He tried one public school and then another. He would place his lunch tray down at a table, and kids would move it to a table where he was forced to sit alone. Once he was shoved into his locker but refused to tell his mother of his school troubles because he didn’t want to worry her. He tried telling teachers what was happening, but many told him that there really wasn’t much they could do because the bullies came from “troubled homes.”
When his mother did find out what was happening, she advocated for him but ran into the same problems. Teachers knew what was happening but felt impotent to do anything about it. At one school the principal got up at all school assemblies and lectured students on how destructive and intolerable bullying was. “That actually made things worse,” Robin said. Because there was so much focus on bullying but no consequences given for mean behavior, the bullies actually felt empowered.
Then a friend suggested that Robin take Jeremy to St. Francis High School. She figured that she had nothing to lose, so she visited the school. Fortunately for them both, one of the first people she met was the high school counselor, Beth Maday.
Seizing an opportunity to help Jeremy, Beth went to every junior class that Jeremy would take. She stood before seven classes filled with his peers and told them that they were receiving a young man who had lost his father and who had been bullied.meg.familytalk.interview
She talked about how Jesus never bullied (the school was a Catholic school) and how they were expected to act in kindness. Then, she asked students who among them would commit to have Jeremy’s back. She waited. Then one student raised her hand. Then another and another. Soon, the entire junior class at St Francis High School decided that they were going to take responsibility to help Jeremy. And it worked.

^^^^^^^^

## WHAT TO DO
Please reproduce word for word the part of the account of Jeremy's bullying that starts with "When his mother" and stops after "counselor, Beth Maday.".

^^^^^^^^

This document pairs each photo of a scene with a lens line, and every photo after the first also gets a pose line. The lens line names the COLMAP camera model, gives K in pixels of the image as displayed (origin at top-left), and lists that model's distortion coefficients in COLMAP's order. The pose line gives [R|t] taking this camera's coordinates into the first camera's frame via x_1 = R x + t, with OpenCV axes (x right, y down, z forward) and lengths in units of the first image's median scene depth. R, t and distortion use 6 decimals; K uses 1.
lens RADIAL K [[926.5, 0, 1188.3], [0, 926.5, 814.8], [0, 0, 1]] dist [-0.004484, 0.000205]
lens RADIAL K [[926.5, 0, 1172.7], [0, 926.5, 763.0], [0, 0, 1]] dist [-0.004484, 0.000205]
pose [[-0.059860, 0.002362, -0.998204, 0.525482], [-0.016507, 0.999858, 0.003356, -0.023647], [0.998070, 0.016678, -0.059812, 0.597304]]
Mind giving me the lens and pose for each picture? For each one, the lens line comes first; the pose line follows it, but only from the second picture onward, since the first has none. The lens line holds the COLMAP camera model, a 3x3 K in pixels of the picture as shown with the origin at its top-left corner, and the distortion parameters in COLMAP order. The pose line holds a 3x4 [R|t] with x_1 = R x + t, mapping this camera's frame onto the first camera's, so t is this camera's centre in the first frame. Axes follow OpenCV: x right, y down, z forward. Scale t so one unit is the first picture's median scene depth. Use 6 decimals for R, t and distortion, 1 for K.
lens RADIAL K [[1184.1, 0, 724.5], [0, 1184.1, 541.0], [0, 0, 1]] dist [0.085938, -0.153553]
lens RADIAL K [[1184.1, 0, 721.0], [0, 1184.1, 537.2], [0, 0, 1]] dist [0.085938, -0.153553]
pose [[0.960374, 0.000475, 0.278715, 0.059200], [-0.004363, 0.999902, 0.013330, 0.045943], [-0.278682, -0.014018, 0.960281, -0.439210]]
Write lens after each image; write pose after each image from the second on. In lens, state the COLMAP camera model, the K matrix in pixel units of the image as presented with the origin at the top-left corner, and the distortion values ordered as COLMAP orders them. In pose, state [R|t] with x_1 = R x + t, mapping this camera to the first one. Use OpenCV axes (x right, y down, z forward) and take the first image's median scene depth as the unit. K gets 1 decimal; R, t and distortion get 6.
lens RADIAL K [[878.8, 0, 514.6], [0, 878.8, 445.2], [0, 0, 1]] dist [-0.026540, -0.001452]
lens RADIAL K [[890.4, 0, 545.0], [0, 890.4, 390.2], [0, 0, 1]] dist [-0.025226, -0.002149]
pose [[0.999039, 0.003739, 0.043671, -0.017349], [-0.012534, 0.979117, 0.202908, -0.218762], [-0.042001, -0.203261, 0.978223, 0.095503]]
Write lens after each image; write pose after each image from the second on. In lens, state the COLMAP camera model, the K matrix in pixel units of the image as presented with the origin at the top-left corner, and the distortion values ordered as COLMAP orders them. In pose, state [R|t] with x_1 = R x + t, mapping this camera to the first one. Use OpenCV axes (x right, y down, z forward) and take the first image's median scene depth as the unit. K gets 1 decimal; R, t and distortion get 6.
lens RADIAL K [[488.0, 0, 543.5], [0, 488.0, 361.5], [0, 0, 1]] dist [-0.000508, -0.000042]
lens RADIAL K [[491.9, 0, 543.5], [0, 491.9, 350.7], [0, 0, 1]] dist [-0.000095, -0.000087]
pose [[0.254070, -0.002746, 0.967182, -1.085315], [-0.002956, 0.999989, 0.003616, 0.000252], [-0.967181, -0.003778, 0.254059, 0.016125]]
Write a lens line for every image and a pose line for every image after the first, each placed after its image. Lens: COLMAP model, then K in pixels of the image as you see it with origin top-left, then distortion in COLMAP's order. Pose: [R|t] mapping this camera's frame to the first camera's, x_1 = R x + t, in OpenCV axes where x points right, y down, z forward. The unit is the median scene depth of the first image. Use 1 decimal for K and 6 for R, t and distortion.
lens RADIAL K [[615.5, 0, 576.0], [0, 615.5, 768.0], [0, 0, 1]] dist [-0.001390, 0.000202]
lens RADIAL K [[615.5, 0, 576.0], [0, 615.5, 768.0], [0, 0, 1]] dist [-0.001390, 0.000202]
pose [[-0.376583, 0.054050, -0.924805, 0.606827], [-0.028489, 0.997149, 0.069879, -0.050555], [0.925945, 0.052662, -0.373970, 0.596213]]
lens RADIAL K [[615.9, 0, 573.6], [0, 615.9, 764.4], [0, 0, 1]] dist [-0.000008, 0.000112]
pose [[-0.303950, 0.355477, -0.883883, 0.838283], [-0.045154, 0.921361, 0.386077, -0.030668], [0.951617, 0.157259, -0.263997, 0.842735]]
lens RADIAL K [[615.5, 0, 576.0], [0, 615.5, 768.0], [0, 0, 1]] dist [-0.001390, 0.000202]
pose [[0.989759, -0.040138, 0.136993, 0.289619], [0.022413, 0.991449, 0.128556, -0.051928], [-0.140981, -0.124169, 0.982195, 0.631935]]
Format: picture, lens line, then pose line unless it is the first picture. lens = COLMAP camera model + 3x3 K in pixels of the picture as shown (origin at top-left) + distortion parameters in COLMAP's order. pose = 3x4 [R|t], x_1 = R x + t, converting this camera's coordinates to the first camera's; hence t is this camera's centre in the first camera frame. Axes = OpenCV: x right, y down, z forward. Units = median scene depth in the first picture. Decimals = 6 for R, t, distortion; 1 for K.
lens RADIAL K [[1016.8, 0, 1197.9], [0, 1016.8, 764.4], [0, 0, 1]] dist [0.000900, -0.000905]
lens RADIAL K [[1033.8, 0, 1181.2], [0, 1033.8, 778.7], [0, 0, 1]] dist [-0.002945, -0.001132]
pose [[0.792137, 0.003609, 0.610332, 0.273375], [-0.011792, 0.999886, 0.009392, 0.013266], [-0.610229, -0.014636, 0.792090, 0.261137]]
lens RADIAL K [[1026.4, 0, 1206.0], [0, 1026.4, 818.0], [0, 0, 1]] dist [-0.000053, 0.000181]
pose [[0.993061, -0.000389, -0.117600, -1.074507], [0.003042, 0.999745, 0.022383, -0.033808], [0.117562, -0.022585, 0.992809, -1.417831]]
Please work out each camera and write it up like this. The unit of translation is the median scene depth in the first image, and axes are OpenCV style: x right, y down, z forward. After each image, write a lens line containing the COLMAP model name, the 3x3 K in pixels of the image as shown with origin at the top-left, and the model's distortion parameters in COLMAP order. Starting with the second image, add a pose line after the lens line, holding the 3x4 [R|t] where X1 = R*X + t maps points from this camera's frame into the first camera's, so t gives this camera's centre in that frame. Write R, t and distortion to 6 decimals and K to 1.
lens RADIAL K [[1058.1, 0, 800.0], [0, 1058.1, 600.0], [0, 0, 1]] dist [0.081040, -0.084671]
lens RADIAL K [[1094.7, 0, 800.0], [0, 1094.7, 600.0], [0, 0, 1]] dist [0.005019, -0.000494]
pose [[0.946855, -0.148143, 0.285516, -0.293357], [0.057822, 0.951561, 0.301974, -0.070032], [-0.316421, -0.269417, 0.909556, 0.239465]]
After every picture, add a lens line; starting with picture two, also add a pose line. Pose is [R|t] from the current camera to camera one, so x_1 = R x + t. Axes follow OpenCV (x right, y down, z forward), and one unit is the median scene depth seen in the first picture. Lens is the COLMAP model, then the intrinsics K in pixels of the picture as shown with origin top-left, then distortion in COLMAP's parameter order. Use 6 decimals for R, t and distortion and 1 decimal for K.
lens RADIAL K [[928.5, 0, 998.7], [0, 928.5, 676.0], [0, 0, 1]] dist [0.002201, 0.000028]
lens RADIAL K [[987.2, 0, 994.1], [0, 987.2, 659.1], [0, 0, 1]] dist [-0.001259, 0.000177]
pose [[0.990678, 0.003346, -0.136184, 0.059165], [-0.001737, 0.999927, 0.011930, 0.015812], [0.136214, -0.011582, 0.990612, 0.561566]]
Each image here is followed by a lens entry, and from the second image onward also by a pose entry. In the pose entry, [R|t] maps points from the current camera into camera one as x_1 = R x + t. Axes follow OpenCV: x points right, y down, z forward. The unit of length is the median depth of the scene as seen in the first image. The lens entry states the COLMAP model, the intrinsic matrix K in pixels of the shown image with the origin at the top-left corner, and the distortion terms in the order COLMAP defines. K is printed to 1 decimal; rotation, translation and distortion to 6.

^^^^^^^^

## RESPONSE TO THE TASK
When his mother did find out what was happening, she advocated for him but ran into the same problems. Teachers knew what was happening but felt impotent to do anything about it. At one school the principal got up at all school assemblies and lectured students on how destructive and intolerable bullying was. “That actually made things worse,” Robin said. Because there was so much focus on bullying but no consequences given for mean behavior, the bullies actually felt empowered.
Then a friend suggested that Robin take Jeremy to St. Francis High School. She figured that she had nothing to lose, so she visited the school. Fortunately for them both, one of the first people she met was the high school counselor, Beth Maday.